§ TO-DO ITEM: Range to reproduce from the entries below: the line with "Ukraine, 2022-03-26: -59.6 -> -61.6", the line with "Russia, 2022-03-29: none -> -32.8", and every line in between. Give them exactly and give nothing else.

§ DATA TO USE:

┄┄┄┄┄┄

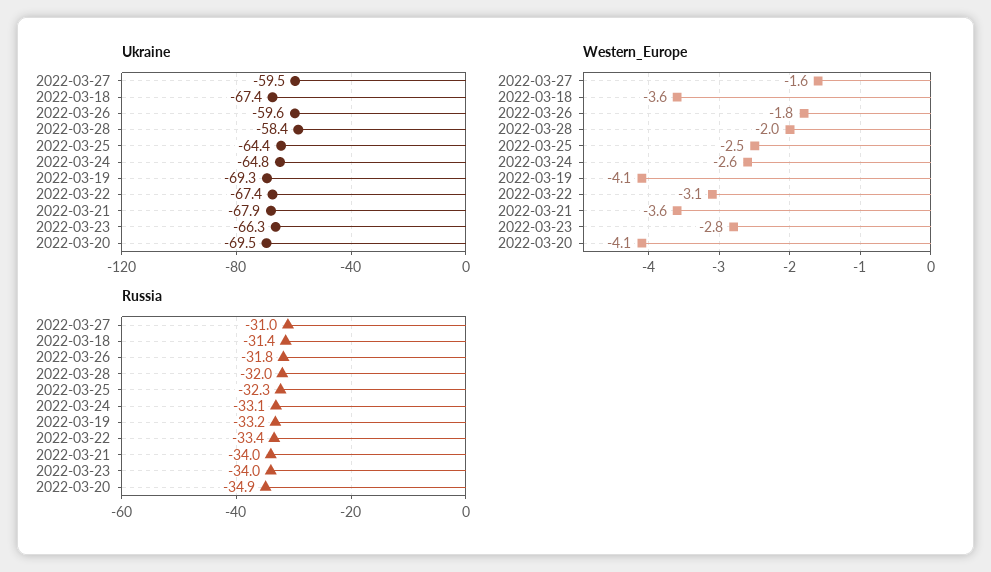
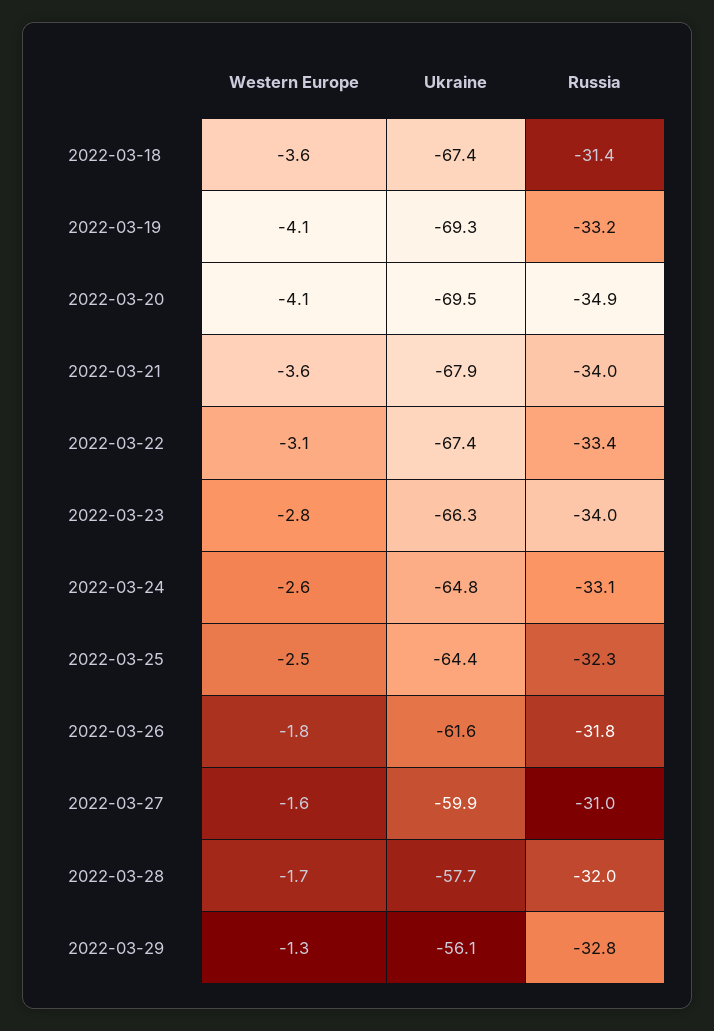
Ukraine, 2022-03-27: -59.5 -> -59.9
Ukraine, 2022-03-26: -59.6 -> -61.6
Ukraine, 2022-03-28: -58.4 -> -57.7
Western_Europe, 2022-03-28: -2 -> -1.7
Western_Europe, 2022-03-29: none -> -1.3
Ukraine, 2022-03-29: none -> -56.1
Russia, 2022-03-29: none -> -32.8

┄┄┄┄┄┄

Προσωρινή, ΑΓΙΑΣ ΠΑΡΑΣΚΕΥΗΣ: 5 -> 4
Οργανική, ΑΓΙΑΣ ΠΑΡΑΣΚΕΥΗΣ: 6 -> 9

┄┄┄┄┄┄

§ SOLUTION TO THE PROBLEM:
Ukraine, 2022-03-26: -59.6 -> -61.6
Ukraine, 2022-03-28: -58.4 -> -57.7
Western_Europe, 2022-03-28: -2 -> -1.7
Western_Europe, 2022-03-29: none -> -1.3
Ukraine, 2022-03-29: none -> -56.1
Russia, 2022-03-29: none -> -32.8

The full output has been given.